Sushma and Jack sitting in Høyteknologisenteret.
Photo:
Microscope image by Thomas Stevenson, portrait by Randi H Eilertsen. UiB.

Main content

Biomolecular condensates are groups of molecules that form small droplets within cells. Scientists have identified hundreds of different types of these condensates, each with its own unique properties and functions.

At the Computational Biology Unit at UiB, the Grellscheid Group and their collaborators have just published an article in Science Advances describing a new method for analysing biomolecular condensate droplets, specifically stress granules.

“Stress granules are a type of condensate that forms in response to cellular stress and may play a role in protecting cells from damage,” explains Professor Sushma Grellscheid. She has a background in molecular biology and is now leading a group of computational and life scientists. Together they’re working to understand how our bodies function on the most basic levels.

“Condensates are fascinating structures. They are easily observed in most cell types, but due to their droplet nature, are notoriously hard to study in their native state,” says Sushma Grellscheid.

“Hopefully our method can be applied to other types of condensates as well.”

A mysterious layer

The big discovery was made when the team was trying to study the droplets in their natural state.

Scientists have not yet figured out what these droplets are doing inside our cells. Some believe they have a function related to our genes; some believe they don’t have a function at all.

The Grellscheid group were interested in whether the condensates behave like simple liquid droplets, and if so, what their liquid properties would be.

They decided to focus on measuring the interfacial tension. Interfacial tension can tell us a lot about how a material interacts with its surroundings. Taking examples from everyday experience, it determines whether a drop of water will sit on a surface or spread out across it, and it is a key factor that influences how quickly two drops merge.

However, measuring surface tension in biomolecular condensates is not an easy task. The droplets are very small and cannot be observed intact outside of living cells. There were existing models used to study surface tension in other types of droplets, but these were often too simple and inaccurate.

To overcome these challenges, the researchers used a protein that they knew would enter stress granules, which had a fluorescent tag that allowed them to see the droplets under a microscope. By observing the droplets in live cells, the researchers were able to use a computer programme to measure the natural vibrations of the droplet's surface.

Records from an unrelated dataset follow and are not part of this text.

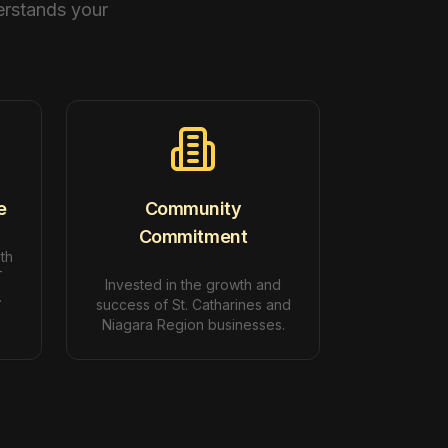
erstands your
e
Community
Commitment
ith
T
Invested in the growth and
.
success of St. Catharines and
Niagara Region businesses.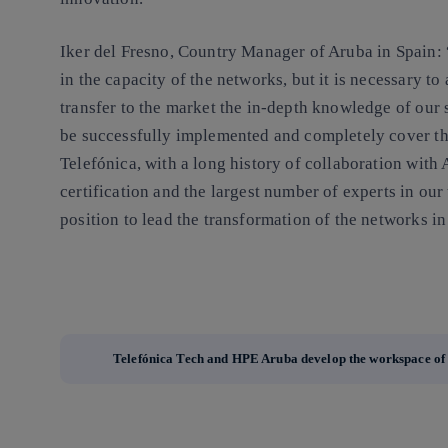
Iker del Fresno, Country Manager of Aruba in Spain: 
in the capacity of the networks, but it is necessary t
transfer to the market the in-depth knowledge of our s
be successfully implemented and completely cover t
Telefónica, with a long history of collaboration with 
certification and the largest number of experts in our
position to lead the transformation of the networks 
Telefónica Tech and HPE Aruba develop the workspace of 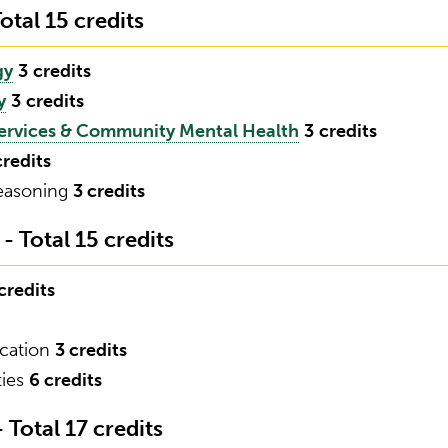
otal 15 credits
gy
3
credits
y
3
credits
ervices & Community Mental Health
3
credits
credits
Reasoning
3 credits
 Total 15 credits
credits
ication
3 credits
ties
6 credits
Total 17 credits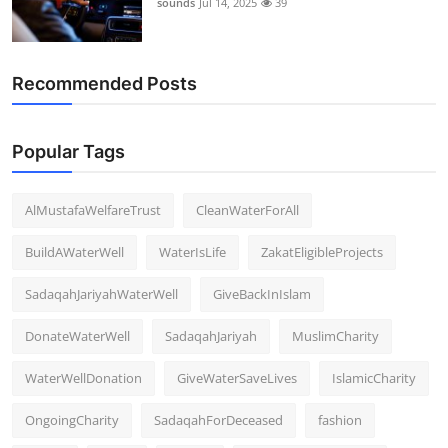
sounds
Jul 14, 2025
39
Support Number
How To
Recommended Posts
Top 10
Popular Tags
AlMustafaWelfareTrust
CleanWaterForAll
BuildAWaterWell
WaterIsLife
ZakatEligibleProjects
SadaqahJariyahWaterWell
GiveBackInIslam
DonateWaterWell
SadaqahJariyah
MuslimCharity
WaterWellDonation
GiveWaterSaveLives
IslamicCharity
OngoingCharity
SadaqahForDeceased
fashion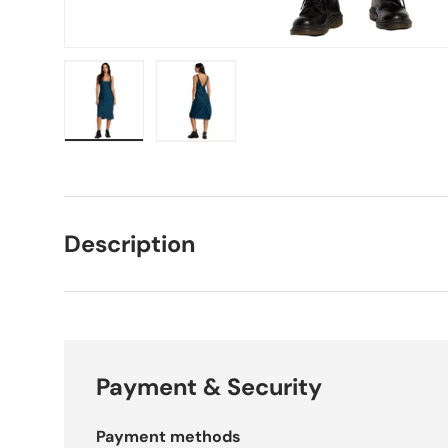
Load image 1 in gallery view
Load image 2 in gallery view
Description
Payment & Security
Payment methods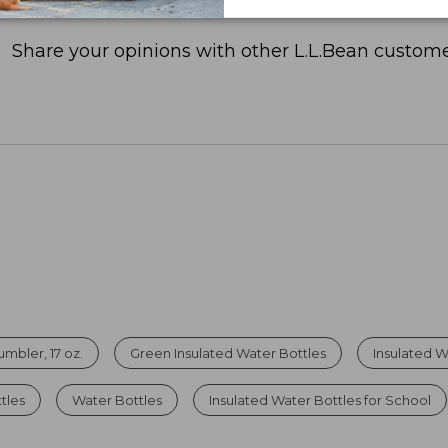
Share your opinions with other L.L.Bean custome
mbler, 17 oz.
Green Insulated Water Bottles
Insulated W
tles
Water Bottles
Insulated Water Bottles for School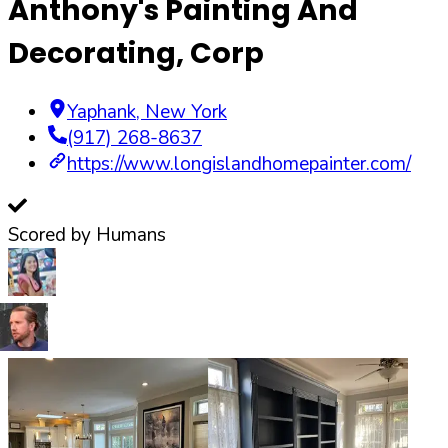
Anthony's Painting And
Decorating, Corp
Yaphank
,
New York
(917) 268-8637
https://www.longislandhomepainter.com/
Scored by Humans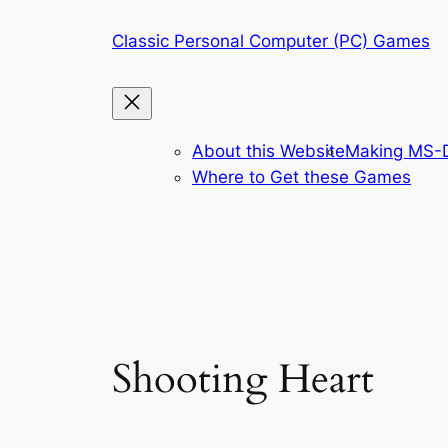
Skip
Classic Personal Computer (PC) Games
to
content
About this Website
Making MS-D
Where to Get these Games
Shooting Heart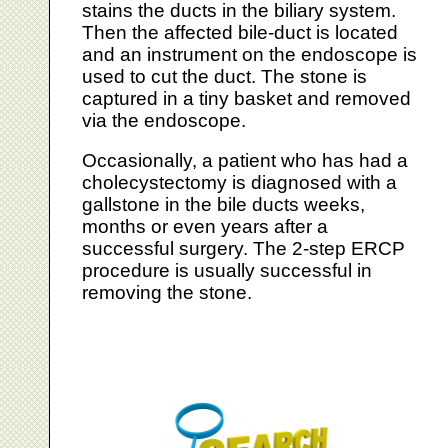
stains the ducts in the biliary system.
Then the affected bile-duct is located
and an instrument on the endoscope is
used to cut the duct. The stone is
captured in a tiny basket and removed
via the endoscope.
Occasionally, a patient who has had a
cholecystectomy is diagnosed with a
gallstone in the bile ducts weeks,
months or even years after a
successful surgery. The 2-step ERCP
procedure is usually successful in
removing the stone.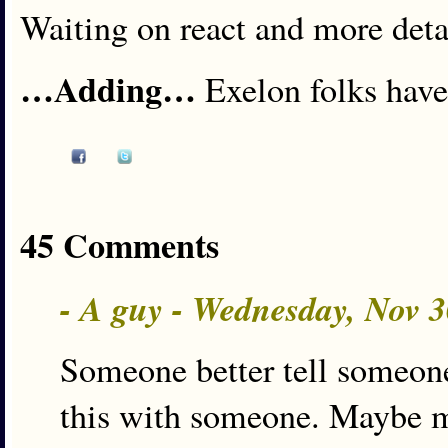
Waiting on react and more detai
…Adding…
Exelon folks have
45 Comments
- A guy - Wednesday, Nov 
Someone better tell someone
this with someone. Maybe 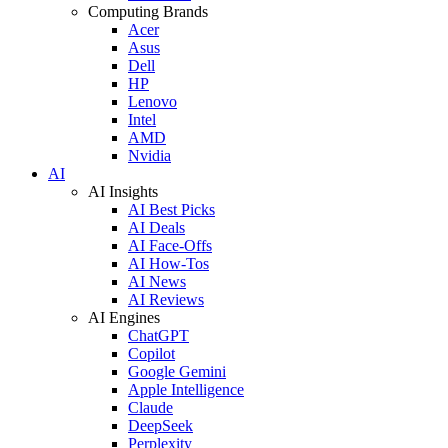
Computing Brands
Acer
Asus
Dell
HP
Lenovo
Intel
AMD
Nvidia
AI
AI Insights
AI Best Picks
AI Deals
AI Face-Offs
AI How-Tos
AI News
AI Reviews
AI Engines
ChatGPT
Copilot
Google Gemini
Apple Intelligence
Claude
DeepSeek
Perplexity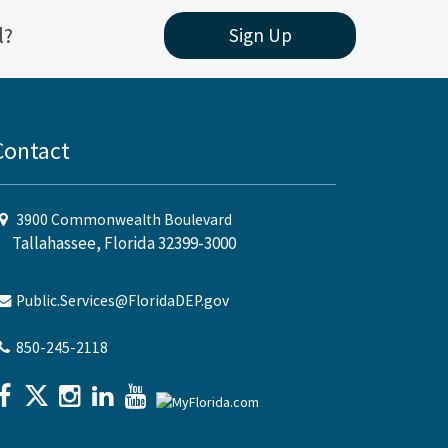
l?
Sign Up
Contact
3900 Commonwealth Boulevard
Tallahassee, Florida 32399-3000
Public.Services@FloridaDEP.gov
850-245-2118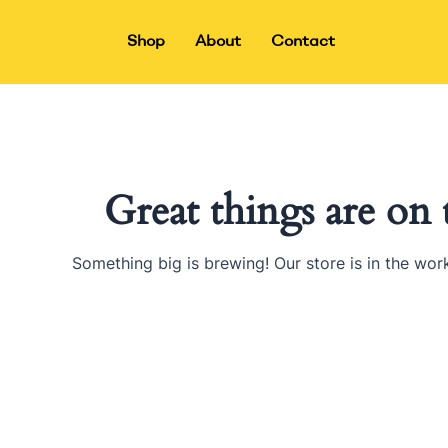
Skip
to
Shop
About
Contact
content
Great things are on
Something big is brewing! Our store is in the wor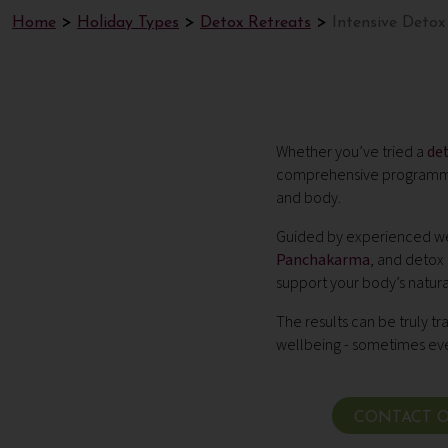
Home
Holiday Types
Detox Retreats
Intensive Detox
Whether you’ve tried a
de
comprehensive programme 
and body.
Guided by experienced wel
Panchakarma
, and detox
support your body’s natura
The results can be truly tr
wellbeing - sometimes even
CONTACT O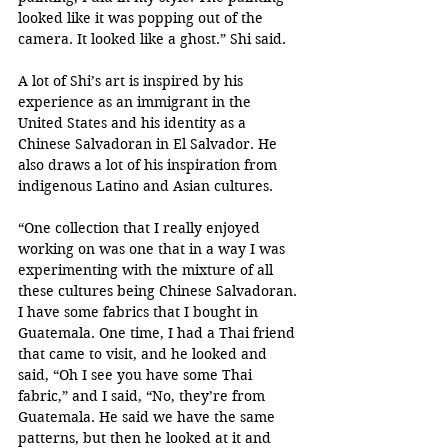
looked like it was popping out of the 
camera. It looked like a ghost.” Shi said. 
A lot of Shi’s art is inspired by his 
experience as an immigrant in the 
United States and his identity as a 
Chinese Salvadoran in El Salvador. He 
also draws a lot of his inspiration from 
indigenous Latino and Asian cultures. 
“One collection that I really enjoyed 
working on was one that in a way I was 
experimenting with the mixture of all 
these cultures being Chinese Salvadoran. 
I have some fabrics that I bought in 
Guatemala. One time, I had a Thai friend 
that came to visit, and he looked and 
said, “Oh I see you have some Thai 
fabric,” and I said, “No, they’re from 
Guatemala. He said we have the same 
patterns, but then he looked at it and 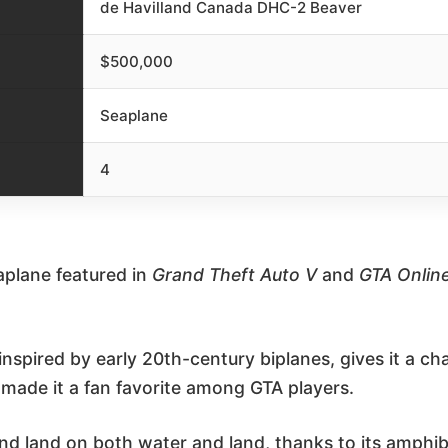
de Havilland Canada DHC-2 Beaver
$500,000
Seaplane
4
eaplane featured in
Grand Theft Auto V
and
GTA Onlin
 inspired by early 20th-century biplanes, gives it a
 made it a fan favorite among GTA players.
nd land on both water and land, thanks to its amphib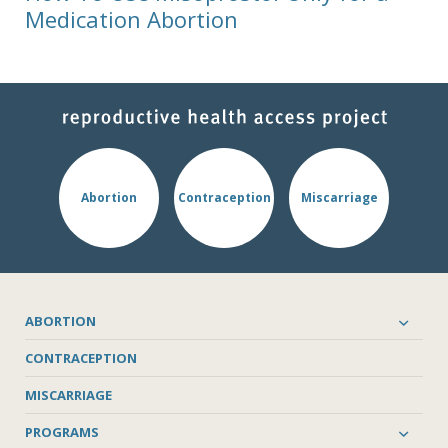
Medication Abortion
Abortion
Contraception
Miscarriage
ABORTION
CONTRACEPTION
MISCARRIAGE
PROGRAMS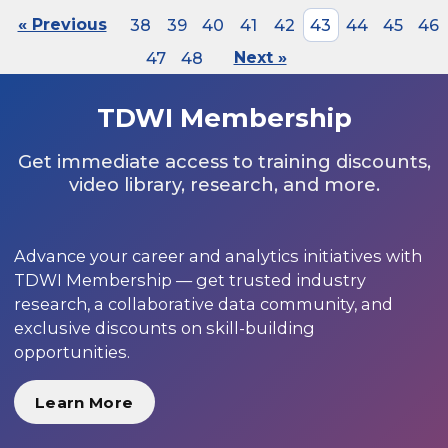
« Previous
38
39
40
41
42
43
44
45
46
47
48
Next »
TDWI Membership
Get immediate access to training discounts,
video library, research, and more.
Advance your career and analytics initiatives with
TDWI Membership — get trusted industry
research, a collaborative data community, and
exclusive discounts on skill-building
opportunities.
Learn More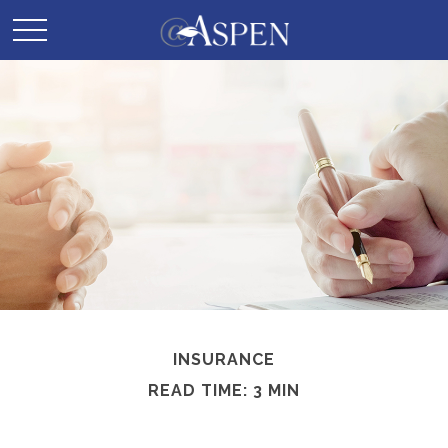
INSURANCE
READ TIME: 3 MIN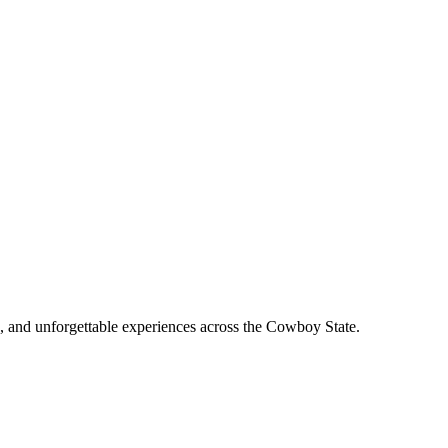
, and unforgettable experiences across the Cowboy State.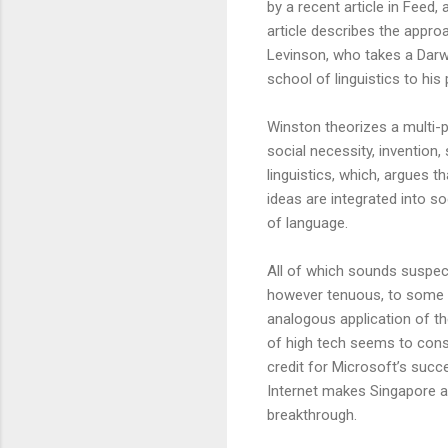
by a recent article in Feed,
article describes the appr
Levinson, who takes a Darwi
school of linguistics to his 
Winston theorizes a multi-
social necessity, invention
linguistics, which, argues 
ideas are integrated into s
of language.
All of which sounds suspect 
however tenuous, to some c
analogous application of thes
of high tech seems to consi
credit for Microsoft’s succe
Internet makes Singapore an
breakthrough.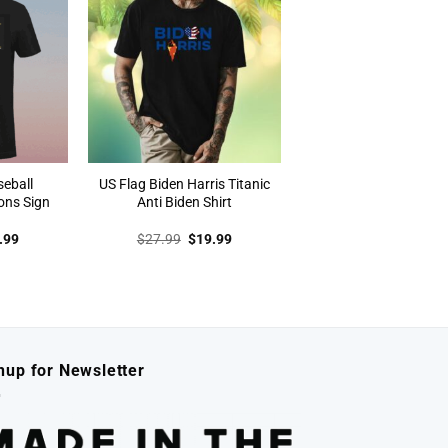
seball
US Flag Biden Harris Titanic
ons Sign
Anti Biden Shirt
inal
Current
Original
Current
.99
$
27.99
$
19.99
e
price
price
price
:
is:
was:
is:
.99.
$19.99.
$27.99.
$19.99.
nup for Newsletter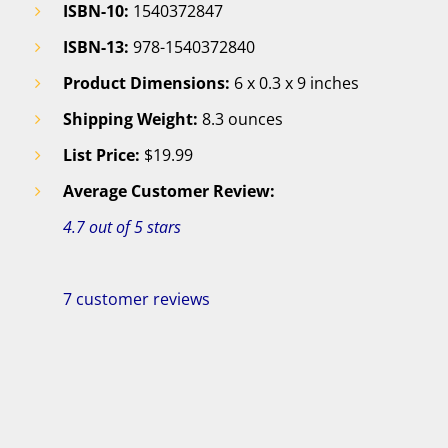
ISBN-10:
1540372847
ISBN-13:
978-1540372840
Product Dimensions:
6 x 0.3 x 9 inches
Shipping Weight:
8.3 ounces
List Price:
$19.99
Average Customer Review:
4.7 out of 5 stars
7 customer reviews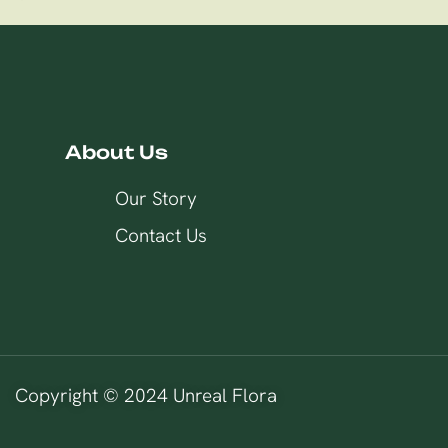
About Us
Our Story
Contact Us
Copyright © 2024 Unreal Flora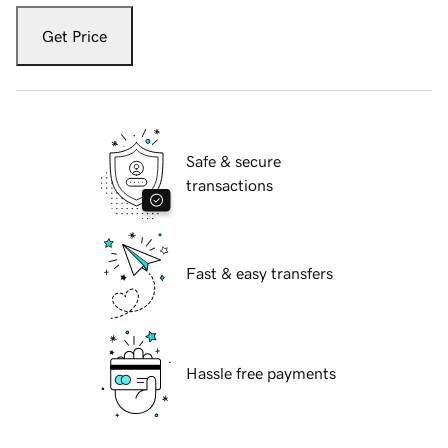
Get Price
Safe & secure
transactions
Fast & easy transfers
Hassle free payments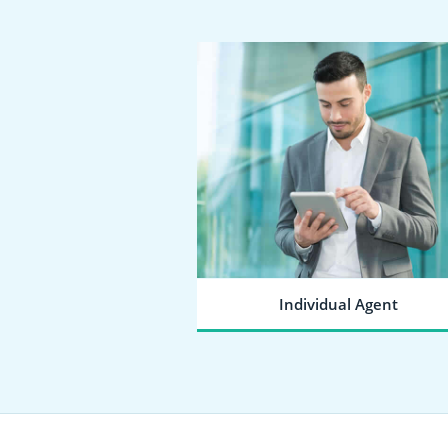
Individual Agent
SEND A JOINING REQUEST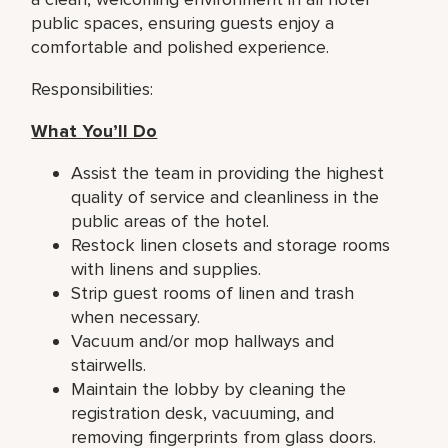
public spaces, ensuring guests enjoy a
comfortable and polished experience.
Responsibilities:
What You’ll Do
Assist the team in providing the highest
quality of service and cleanliness in the
public areas of the hotel.
Restock linen closets and storage rooms
with linens and supplies.
Strip guest rooms of linen and trash
when necessary.
Vacuum and/or mop hallways and
stairwells.
Maintain the lobby by cleaning the
registration desk, vacuuming, and
removing fingerprints from glass doors.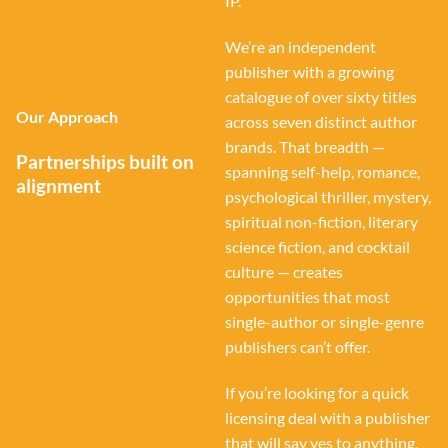
IP.
We’re an independent
publisher with a growing
catalogue of over sixty titles
Our Approach
across seven distinct author
brands. That breadth —
Partnerships built on
spanning self-help, romance,
alignment
psychological thriller, mystery,
spiritual non-fiction, literary
science fiction, and cocktail
culture — creates
opportunities that most
single-author or single-genre
publishers can’t offer.
If you’re looking for a quick
licensing deal with a publisher
that will say yes to anything,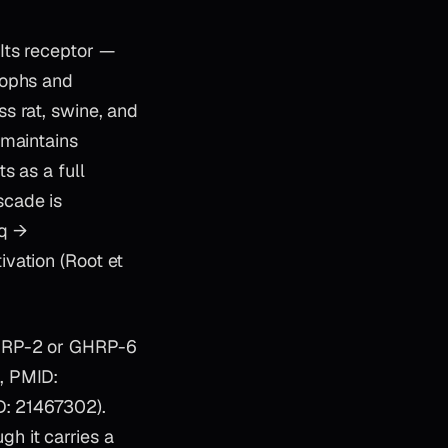
Its receptor —
rophs and
s rat, swine, and
 maintains
s as a full
scade is
Gq →
vation (Root et
GHRP-2 or GHRP-6
, PMID:
D: 21467302).
h it carries a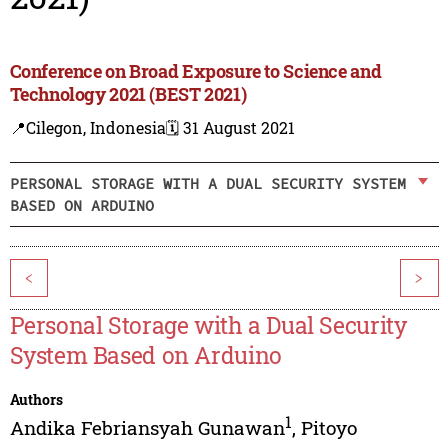
Conference on Broad Exposure to Science and
Technology 2021 (BEST 2021)
📍Cilegon, Indonesia
🗓️ 31 August 2021
PERSONAL STORAGE WITH A DUAL SECURITY SYSTEM
BASED ON ARDUINO
<
>
Personal Storage with a Dual Security
System Based on Arduino
Authors
1
Andika Febriansyah Gunawan
,
Pitoyo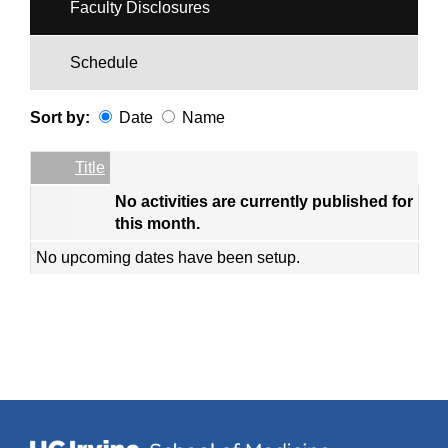
Faculty Disclosures
Schedule
Sort by:
Date
Name
Date
Name
Empty Column
Title
No activities are currently published for
this month.
No upcoming dates have been setup.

They found that the surface of stress granule droplets vibrated in a unique way, different from that of normal liquids. The researchers used this information to create a spectrum of vibrations for the droplets and compared it to what they would expect to see from a droplet of a normal liquid.

The droplets are known to not have a membrane, and yet the measurement data only fits if you include bending rigidity as a parameter. In layman’s terms, this implies the droplets may not be simple liquids after all: Even though there is no membrane, everything points to there being something special covering the structure.

Droplets glowing under microscope

An added protein causes the droplets to light up under the microscope, allowing the scientists to see the droplets.

Photo:
Thomas Stevenson, UiB

More than just stress granules

By measuring surface tension and other properties of these droplets, scientists can gain insights into how they interact with other molecules within cells and how they may contribute to cellular processes.

“What makes this study special is that we had biologists, physicists and computational scientists all working together on the same problem,” states Jack Law, a PhD student who has been working on the project. “I’ve really enjoyed this interdisciplinary way of working,” he says, and points out the international aspect. “Our collaborator, Professor Halim Kusumaatmaja at Durham University, has been super helpful.”

The researchers hope that by understanding the interfacial tension and other properties of biological condensates, scientists all over the world will be able to make even more discoveries about their unique properties and functions. To tackle condensate related diseases there needs to be a way to accurately measure the characteristic ‘fingerprint’ of a healthy liquid condensate versus one tending towards pathological hardening.

“Finding something unexpected like this bending rigidity is always very exciting. It opens up so many new questions. For example, do all condensates have a bending rigidity? What is causing it? What other properties can we measure, and are there any more surprises in store?" Grellscheid  questions.  "Hopefully, we and other scientists in the field can start tackling these question in the next few years."